▶ **WHAT NEEDS TO BE DONE**: For each line below with the word "complexe", write out a copy.
────
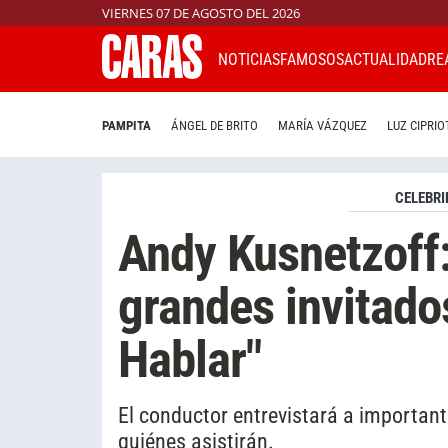
VIERNES 07 DE AGOSTO DEL 2026
NOTICIAS
FAMOSOS
ACTUALIDAD
RE
PAMPITA
ÁNGEL DE BRITO
MARÍA VÁZQUEZ
LUZ CIPRIO
CELEBRI
Andy Kusnetzoff:
grandes invitad
Hablar"
El conductor entrevistará a important
quiénes asistirán.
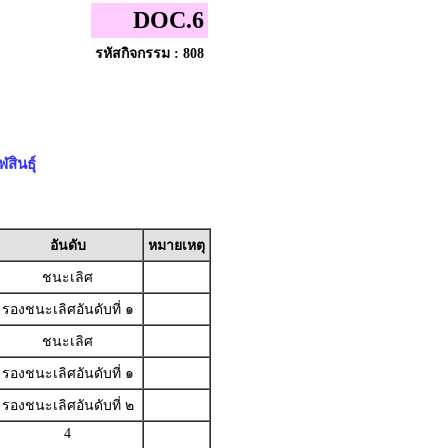
DOC.6
รหัสกิจกรรม : 808
สินธุ์
อันดับ
หมายเหตุ
ชนะเลิศ
รองชนะเลิศอันดับที่ ๑
ชนะเลิศ
รองชนะเลิศอันดับที่ ๑
รองชนะเลิศอันดับที่ ๒
4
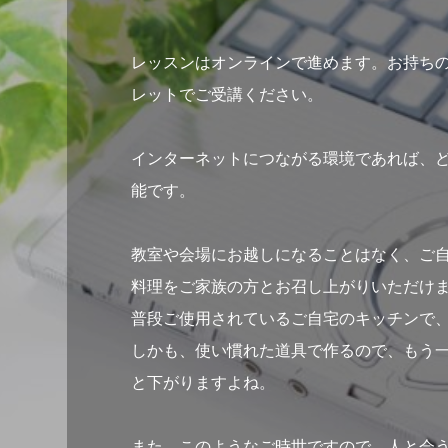
レッスンはオンラインで進めます。お持ち
レットでご受講ください。
インターネットにつながる環境であれば、
能です。
教室や会場にお越しになることはなく、ご
料理をご家族の方とお召し上がりいただけ
普段ご使用されているご自宅のキッチンで
しかも、使い慣れた道具で作るので、もう
と下がりますよね。
また、このようなご時世ですので、人と会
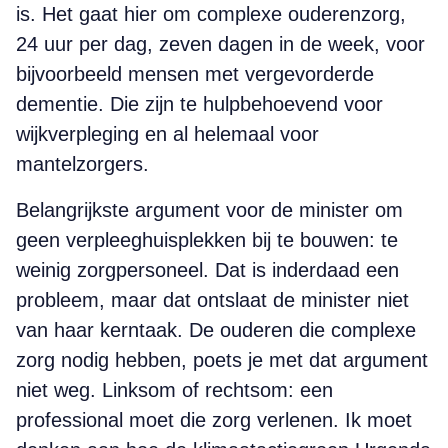
is. Het gaat hier om complexe ouderenzorg,
24 uur per dag, zeven dagen in de week, voor
bijvoorbeeld mensen met vergevorderde
dementie. Die zijn te hulpbehoevend voor
wijkverpleging en al helemaal voor
mantelzorgers.
Belangrijkste argument voor de minister om
geen verpleeghuisplekken bij te bouwen: te
weinig zorgpersoneel. Dat is inderdaad een
probleem, maar dat ontslaat de minister niet
van haar kerntaak. De ouderen die complexe
zorg nodig hebben, poets je met dat argument
niet weg. Linksom of rechtsom: een
professional moet die zorg verlenen. Ik moet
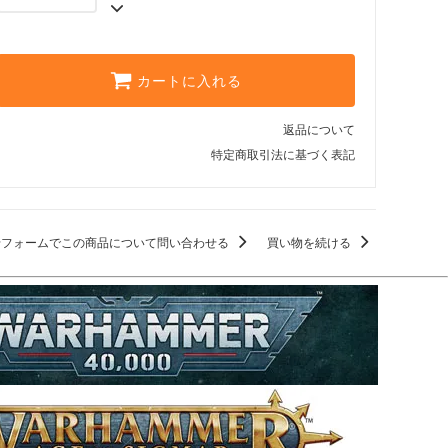
カートに入れる
返品について
特定商取引法に基づく表記
せフォームでこの商品について問い合わせる
買い物を続ける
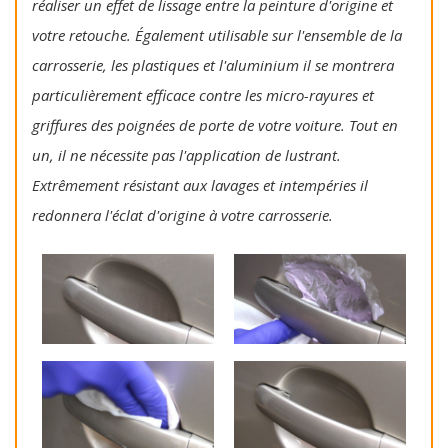
réaliser un effet de lissage entre la peinture d'origine et
votre retouche. Également utilisable sur l'ensemble de la
carrosserie, les plastiques et l'aluminium il se montrera
particulièrement efficace contre les micro-rayures et
griffures des poignées de porte de votre voiture. Tout en
un, il ne nécessite pas l'application de lustrant.
Extrêmement résistant aux lavages et intempéries il
redonnera l'éclat d'origine à votre carrosserie.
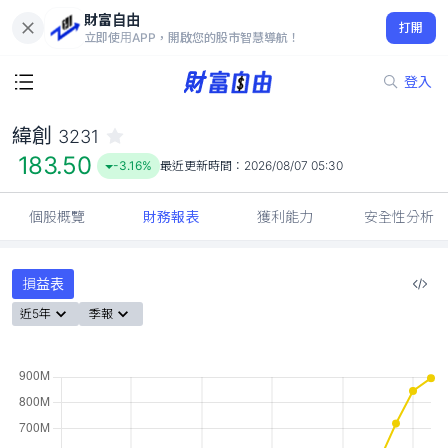
財富自由
緯創 3231
打開
183.50
-3.16%
立即使用APP，開啟您的股市智慧導航！
登入
緯創
3231
183.50
-3.16%
最近更新時間：
2026/08/07 05:30
個股概覽
財務報表
獲利能力
安全性分析
損益表
近5年
季報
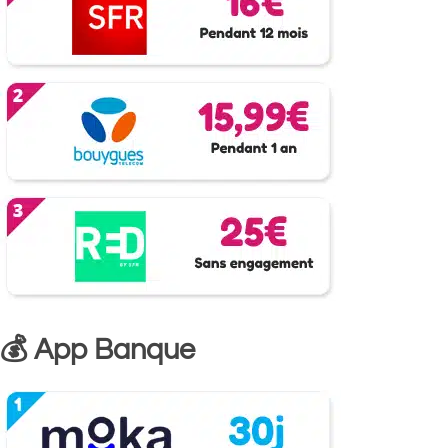
💰 App Banque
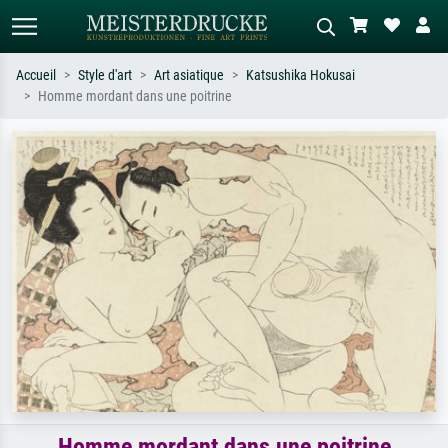
Accueil
Style d'art
Art asiatique
Katsushika Hokusai
Homme mordant dans une poitrine
Recherche standard
Recherche d'images IA
Recherchez par artiste, titre ou style –
Décrivez la scène – ex. prairie verte,
ex. Monet, Nuit étoilée,
abstrait avec beaucoup de rouge,
impressionnisme, vague de Hokusai,
tableau sombre, nu debout près d'un
nu.
arbre.
Homme mordant dans une poitrine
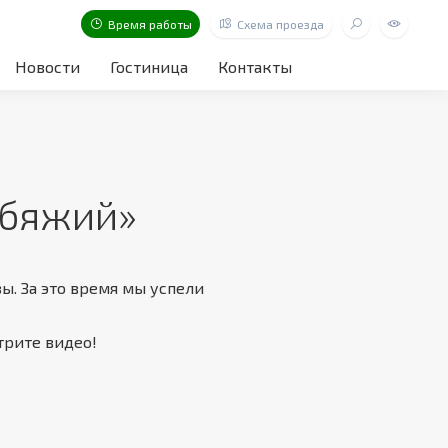
Время работы
Схема проезда
Новости
Гостиница
Контакты
ебяжий»
ы. За это время мы успели
трите видео!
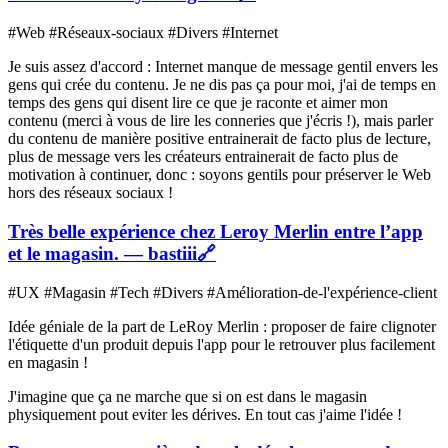
#Web #Réseaux-sociaux #Divers #Internet
Je suis assez d'accord : Internet manque de message gentil envers les
gens qui crée du contenu. Je ne dis pas ça pour moi, j'ai de temps en
temps des gens qui disent lire ce que je raconte et aimer mon
contenu (merci à vous de lire les conneries que j'écris !), mais parler
du contenu de manière positive entrainerait de facto plus de lecture,
plus de message vers les créateurs entrainerait de facto plus de
motivation à continuer, donc : soyons gentils pour préserver le Web
hors des réseaux sociaux !
Très belle expérience chez Leroy Merlin entre l’app
et le magasin. — bastiii
🔗
#UX #Magasin #Tech #Divers #Amélioration-de-l'expérience-client
Idée géniale de la part de LeRoy Merlin : proposer de faire clignoter
l'étiquette d'un produit depuis l'app pour le retrouver plus facilement
en magasin !
J'imagine que ça ne marche que si on est dans le magasin
physiquement pout eviter les dérives. En tout cas j'aime l'idée !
────
▶ **EXERCISE SOLUTION**:
is. Het gaat hier om complexe ouderenzorg,
van haar kerntaak. De ouderen die complexe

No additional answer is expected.